Are you allowing the logical expressions XOR and NOT to be included in your model?
No, since the expressions translate to SQL statements (the WHERE clause to be more specific), I'm sticking to the usual AND and OR operators for the moment.
Will there ever be more than 3 variables (A,B,C)?
Yes, in the current model there is no limit to the number of AND rules, therefore no limit to the number of variables.
I'm not clear on your use of A=A' (A prime). Can you explain a little more?
I use this notation to illustrate in a generic form the two operands of an equivalence test.

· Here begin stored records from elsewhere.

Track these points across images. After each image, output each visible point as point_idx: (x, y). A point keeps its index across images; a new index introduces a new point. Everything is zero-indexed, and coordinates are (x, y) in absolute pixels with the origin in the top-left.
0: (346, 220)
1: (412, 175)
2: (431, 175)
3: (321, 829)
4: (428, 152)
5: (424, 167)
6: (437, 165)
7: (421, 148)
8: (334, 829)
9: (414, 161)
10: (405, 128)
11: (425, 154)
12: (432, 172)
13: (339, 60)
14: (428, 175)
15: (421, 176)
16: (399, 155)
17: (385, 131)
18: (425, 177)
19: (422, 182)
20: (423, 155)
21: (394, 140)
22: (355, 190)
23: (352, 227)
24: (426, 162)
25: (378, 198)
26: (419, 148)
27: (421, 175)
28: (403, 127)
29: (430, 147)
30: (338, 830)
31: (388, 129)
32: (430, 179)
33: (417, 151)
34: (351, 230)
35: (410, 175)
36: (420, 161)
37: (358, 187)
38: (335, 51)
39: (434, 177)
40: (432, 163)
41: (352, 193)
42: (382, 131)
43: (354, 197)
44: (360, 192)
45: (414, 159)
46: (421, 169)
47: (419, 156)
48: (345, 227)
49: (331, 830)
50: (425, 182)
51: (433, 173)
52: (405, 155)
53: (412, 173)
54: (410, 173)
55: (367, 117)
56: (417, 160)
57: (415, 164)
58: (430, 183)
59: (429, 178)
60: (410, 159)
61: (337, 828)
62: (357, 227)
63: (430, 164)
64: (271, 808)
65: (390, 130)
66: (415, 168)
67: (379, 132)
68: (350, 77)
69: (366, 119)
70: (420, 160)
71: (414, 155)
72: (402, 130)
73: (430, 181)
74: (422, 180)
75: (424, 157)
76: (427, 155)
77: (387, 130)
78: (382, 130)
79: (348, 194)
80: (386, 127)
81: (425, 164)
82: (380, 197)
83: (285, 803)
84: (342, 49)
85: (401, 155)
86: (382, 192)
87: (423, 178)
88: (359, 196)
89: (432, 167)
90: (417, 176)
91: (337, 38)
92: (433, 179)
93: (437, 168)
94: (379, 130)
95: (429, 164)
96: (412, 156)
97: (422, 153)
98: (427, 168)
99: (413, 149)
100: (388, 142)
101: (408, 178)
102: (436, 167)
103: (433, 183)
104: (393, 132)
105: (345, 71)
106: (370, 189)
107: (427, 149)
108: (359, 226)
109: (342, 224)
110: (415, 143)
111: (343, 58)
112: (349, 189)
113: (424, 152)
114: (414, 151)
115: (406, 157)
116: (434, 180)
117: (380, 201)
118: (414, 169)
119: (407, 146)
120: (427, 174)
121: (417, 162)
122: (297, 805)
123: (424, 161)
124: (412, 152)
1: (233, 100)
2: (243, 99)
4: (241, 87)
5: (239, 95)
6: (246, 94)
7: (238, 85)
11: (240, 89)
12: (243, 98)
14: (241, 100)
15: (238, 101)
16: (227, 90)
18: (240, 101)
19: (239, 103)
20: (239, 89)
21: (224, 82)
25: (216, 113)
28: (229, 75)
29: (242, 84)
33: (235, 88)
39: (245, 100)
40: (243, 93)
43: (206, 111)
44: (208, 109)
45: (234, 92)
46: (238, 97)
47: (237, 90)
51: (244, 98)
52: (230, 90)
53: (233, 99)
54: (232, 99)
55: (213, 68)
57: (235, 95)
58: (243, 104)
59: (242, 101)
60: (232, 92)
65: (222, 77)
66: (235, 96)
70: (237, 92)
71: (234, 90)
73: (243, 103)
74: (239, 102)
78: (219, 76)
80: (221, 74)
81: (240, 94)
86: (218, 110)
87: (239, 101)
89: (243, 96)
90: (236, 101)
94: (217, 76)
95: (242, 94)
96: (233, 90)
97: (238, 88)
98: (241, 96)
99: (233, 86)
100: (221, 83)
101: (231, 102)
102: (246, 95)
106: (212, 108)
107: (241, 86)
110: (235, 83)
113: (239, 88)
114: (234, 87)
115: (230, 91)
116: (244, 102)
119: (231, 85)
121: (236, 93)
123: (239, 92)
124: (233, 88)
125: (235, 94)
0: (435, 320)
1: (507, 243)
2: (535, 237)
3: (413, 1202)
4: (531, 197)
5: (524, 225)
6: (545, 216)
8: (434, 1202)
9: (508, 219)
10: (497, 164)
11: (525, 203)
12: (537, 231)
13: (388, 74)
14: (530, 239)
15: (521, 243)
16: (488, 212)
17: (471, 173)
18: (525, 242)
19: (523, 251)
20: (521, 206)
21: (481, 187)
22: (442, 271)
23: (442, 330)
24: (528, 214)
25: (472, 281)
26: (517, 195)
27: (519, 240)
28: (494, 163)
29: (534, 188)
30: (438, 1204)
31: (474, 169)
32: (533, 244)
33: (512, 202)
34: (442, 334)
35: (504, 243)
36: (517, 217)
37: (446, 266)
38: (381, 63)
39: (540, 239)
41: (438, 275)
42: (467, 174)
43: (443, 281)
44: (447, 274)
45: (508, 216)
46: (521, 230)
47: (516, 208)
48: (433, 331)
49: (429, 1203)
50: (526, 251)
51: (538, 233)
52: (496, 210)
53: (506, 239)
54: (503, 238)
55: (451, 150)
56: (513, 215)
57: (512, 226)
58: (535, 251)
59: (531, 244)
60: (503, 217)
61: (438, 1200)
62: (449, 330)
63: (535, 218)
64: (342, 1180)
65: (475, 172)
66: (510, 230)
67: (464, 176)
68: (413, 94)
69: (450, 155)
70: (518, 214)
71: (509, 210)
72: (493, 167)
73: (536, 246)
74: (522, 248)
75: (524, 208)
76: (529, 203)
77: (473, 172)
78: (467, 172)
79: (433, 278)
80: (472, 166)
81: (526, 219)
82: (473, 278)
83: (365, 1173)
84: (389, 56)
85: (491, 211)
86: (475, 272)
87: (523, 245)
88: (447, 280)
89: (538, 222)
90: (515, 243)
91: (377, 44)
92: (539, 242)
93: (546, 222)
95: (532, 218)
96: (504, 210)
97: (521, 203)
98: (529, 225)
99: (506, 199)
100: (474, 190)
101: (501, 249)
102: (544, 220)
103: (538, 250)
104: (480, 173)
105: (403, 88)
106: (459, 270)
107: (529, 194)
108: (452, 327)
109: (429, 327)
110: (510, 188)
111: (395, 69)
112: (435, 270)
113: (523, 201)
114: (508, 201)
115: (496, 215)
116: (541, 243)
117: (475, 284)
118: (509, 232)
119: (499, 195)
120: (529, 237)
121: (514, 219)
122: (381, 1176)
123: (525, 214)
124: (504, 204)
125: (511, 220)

In practice, I could have said Field = Value, since...
A, B, C... are field names in a table out of the thousand fields we are mining into. For example, if I have a table X in my database with fields X1, X2 and X3, variable A would represent one of those fields (X.X1), B another field (X.X3) and C could be Y.Y65 in a different table. I'm mining into about 1000 fields spread across 100 tables as it is right now.
A', B', C'... are values we are testing against the selected fields. For example, if X1's type is numerical, the expression A = A' could translate to X.X1 = 10. This is how it would be stored in the AndRule table:
A | Operator | A'
-------------------------
X.X1 | = | 10
X.X3 | >= | 10 Feb 1971
Y.Y65 | = | 'apple'
You'll notice that I can test against numerical values, dates and strings. Of course to do this I must track each and every field in the database and know its data type.
So, there are 3 things to track (logical operators, variables, equivalency operators). In my mind this indicates 3 tables.
I would add a fourth dimension to track: the precedence set by the use of parentheses. These two expressions are not logically identical:
(A AND B) OR C
A AND (B OR C)
To me, that is the most difficult part and the main reason why I'm looking for a shortcut
Thanks for the help and the book reference, I'll look it up.